# Good Craft Beer Pubs In Sydney



## jkmeldrum (3/5/12)

Well I'm coming over this weekend to watch my beloved Crows (probably get their arses kicked) so I thought I better get the good oil on places to drown my sorrows.

I'll be staying in Surry Hills, but not adverse to a bit of travel. 

I've heard Murray's in Manley, Schwarz or something, and Lord Nelson are all good for a look, but any suggestions will be gratefully accepted and tested out.

Cheers


----------



## pimpsqueak (3/5/12)

Harts in The Rocks is my favourite craft beer venue. Food is bloody nice too.


----------



## brewtas (3/5/12)

The Local Taphouse is in Darlinghurst and has 20 craft beers on tap and lots of bottled goodness. Plus, it's right near where you'll be staying.


----------



## Phoney (3/5/12)

Harts in rocks
Local Tap house in Darlinghurst
Murrays in Manly
Macquarie hotel in CBD (schwartz brewery)
Pumphouse Chintatown
Redoak CBD
..Then you have your franchise Belgian bier cafes and the like.


----------



## mattfos01 (3/5/12)

For mine the taphouse is your best option. By far. Although the union in newtown is really impressive in terms of the beers options.


----------



## tiprya (3/5/12)

The Macquarie (Schwartz brewery) is a good honest brewpub with reasonable prices, and usually has a good guest tap on.

I haven't been the the Union, how does its beer selection look?


----------



## Phoney (3/5/12)

tiprya said:


> I haven't been the the Union, how does its beer selection look?



Amazingly good. 3 big blackboards full of craft beers hanging above the bar.

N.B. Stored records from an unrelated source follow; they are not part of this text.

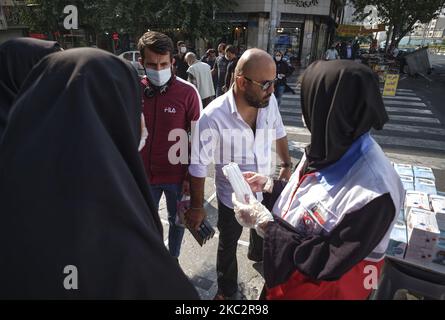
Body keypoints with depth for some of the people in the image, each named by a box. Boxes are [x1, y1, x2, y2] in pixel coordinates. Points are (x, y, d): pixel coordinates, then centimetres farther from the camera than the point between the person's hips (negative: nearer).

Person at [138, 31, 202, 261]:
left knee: (176, 220, 20)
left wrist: (191, 177, -8)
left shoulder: (187, 92, -14)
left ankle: (173, 259, 46)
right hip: (144, 175, 2)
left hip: (176, 175, -2)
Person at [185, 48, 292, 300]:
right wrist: (197, 206, -14)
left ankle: (257, 253, 67)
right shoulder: (213, 116, -30)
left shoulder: (270, 101, -16)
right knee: (228, 246, 19)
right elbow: (199, 166, -21)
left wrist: (287, 164, 11)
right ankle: (227, 290, 47)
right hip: (233, 195, -4)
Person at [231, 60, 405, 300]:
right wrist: (269, 186, -1)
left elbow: (326, 264, -27)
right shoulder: (335, 148, -11)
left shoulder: (372, 192, -35)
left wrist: (264, 223, -26)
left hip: (316, 287, -6)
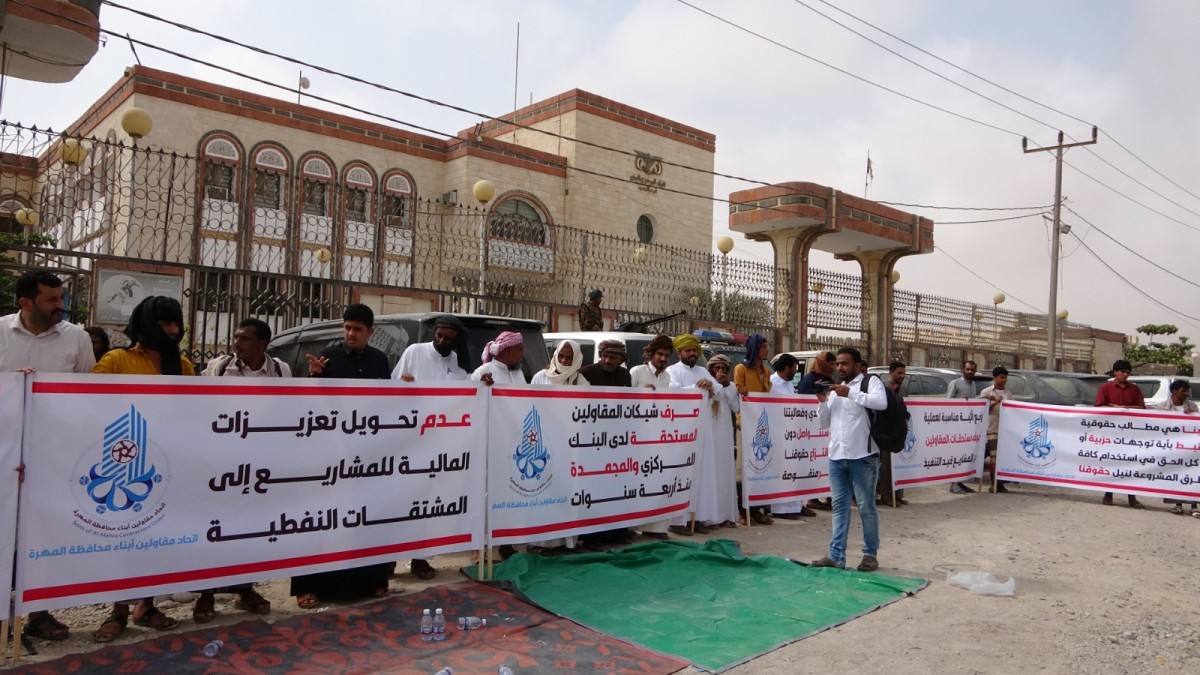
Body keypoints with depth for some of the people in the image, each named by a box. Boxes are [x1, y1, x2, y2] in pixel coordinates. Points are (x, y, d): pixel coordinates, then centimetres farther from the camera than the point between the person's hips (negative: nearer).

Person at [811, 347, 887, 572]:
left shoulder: (870, 381, -1)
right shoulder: (834, 389, 18)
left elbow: (881, 403, -21)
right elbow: (824, 423, 18)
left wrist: (850, 393, -20)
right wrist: (823, 402, 1)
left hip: (862, 456, -6)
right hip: (836, 456, 6)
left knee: (866, 507, 4)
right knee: (839, 506, 8)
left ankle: (870, 554, 16)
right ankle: (836, 555, 11)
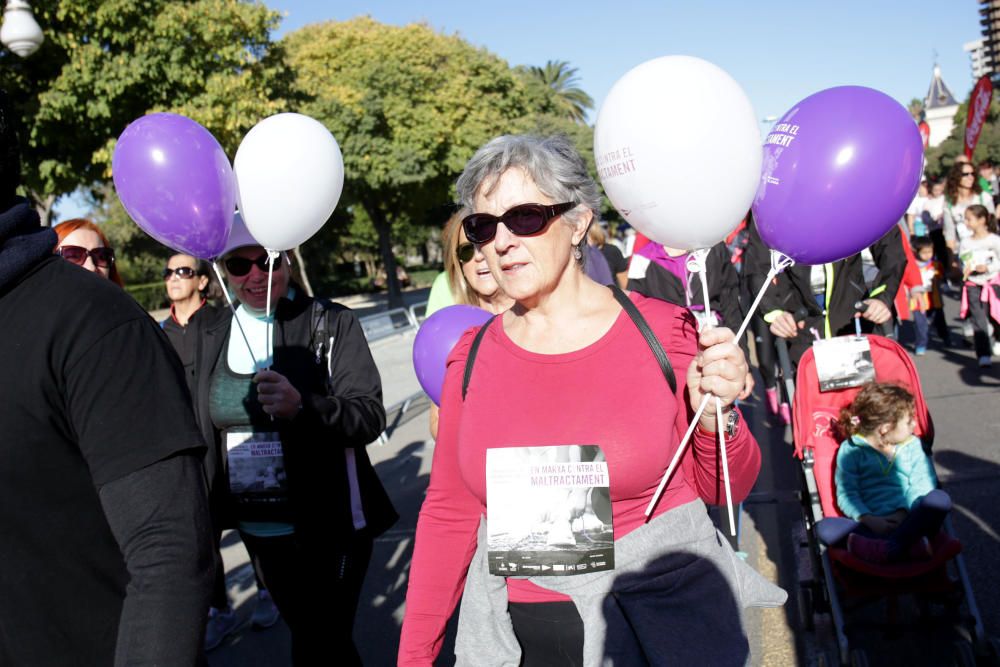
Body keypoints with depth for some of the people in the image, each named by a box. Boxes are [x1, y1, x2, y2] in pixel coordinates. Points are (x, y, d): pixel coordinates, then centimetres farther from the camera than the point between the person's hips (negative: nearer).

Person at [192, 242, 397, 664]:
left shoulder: (331, 323, -10)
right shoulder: (212, 338, 5)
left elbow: (370, 416, -18)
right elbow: (203, 432, 16)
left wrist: (303, 407, -35)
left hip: (330, 526, -5)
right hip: (257, 529, 5)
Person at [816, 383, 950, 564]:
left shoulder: (912, 445, 17)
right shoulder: (850, 450, 7)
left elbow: (921, 486, 4)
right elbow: (846, 494, -1)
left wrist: (903, 512, -14)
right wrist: (870, 520, -19)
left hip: (909, 520, 2)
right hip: (873, 524, -2)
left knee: (939, 498, -28)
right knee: (825, 528, -30)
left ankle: (889, 548, -41)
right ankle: (909, 544, -42)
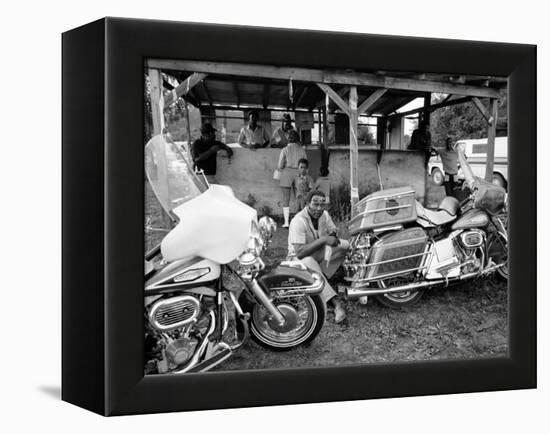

The thing that pisses me off is I lived within stumbling distance of this pub for damn near 10 years, for the most part whinged that there was never any good beer in Newtown. 6 months after I moved 2 suburbs away and it becomes this?


----------



## WSC (3/5/12)

I have not been there but Paddy's is supposed to be OK too. Don't even know where it is......


----------



## WSC (3/5/12)

Also is Young Henry's open yet?


----------



## jkmeldrum (3/5/12)

Thanks everyone.....

Looks like some good recommendations! I'll do my best.

Thanks

Molly


----------



## Fatgodzilla (4/5/12)

WSC said:


> I have not been there but Paddy's is supposed to be OK too. Don't even know where it is......




Out west at Paddys Market close to Homebush (Olympic precinct). Not bad, not bad at all.

Molly your choice should depend on time in town. Limited time, stick with Swartz (before game) & Taphouse (after) as close to your base and transport options.Swartz (part of the Macquarie Hotel) is a short walk back to Central Station where you can get one of the many buses that go direct from there to SCG. Taphouse a taxi ride option and open very late into the night. Excellent apres game venue.

If you get into Sydney real early and have time to spare, Harts is great for lunch (great meals) and beers without peer in Sydney. If sightseeing, its down towards Circular Quay. Got more time to spare, head over to the Lord Nelson (pub crawl in one bar!) but you are heading towards The Rocks and moving away from your base and the city centre. You'll need a map or a sherpa guide though!

Have a good time in Sydney and hope your Crows smack those arrogant Swans!


----------



## pimpsqueak (4/5/12)

Shame you're not going to be there tonight. I am on a craft beer pub crawl from about 4.30 onwards.
Oh well, if I find something truly remarkable on tap I will let you know.


----------



## Mikedub (4/5/12)

I found myself at the Union a while back, thought it just another pub, but the beer selection was pretty varied and interesting plus the staff had a genuine interest in what they were pouring fwiw


----------



## tiprya (5/5/12)

Went to the Union today.

Can confirm, great selection of beer, good old-fashioned pub.

Schooners were $5-7; 20 taps of craft beer.


----------



## jkmeldrum (8/5/12)

Well just an update....ventured over to your fine city and had a ball...helped of course by a great result at the SCG, was a great game regardless of the final result, but that made it all the better. 

Must say you guys are spoilt for choice over there. Tried out a few, Only got to the roof of the Taphouse, as the rest wasn't open on a Friday afternoon? but enjoyed some great beers there...tried all taps at Lord Nelson which was great. Captain Cook on the way to the game for a Balmain Pale or two. Saw a great jazz band play after the game at Schwarz and some nice beers too. Got to the Pumphouse on Sunday and ended up in Tommy's in Glebe later for some Czech beers and a ripper Pork knuckle. Unfortunately ran out of time to get to some of the others mentioned but maybe next time!


----------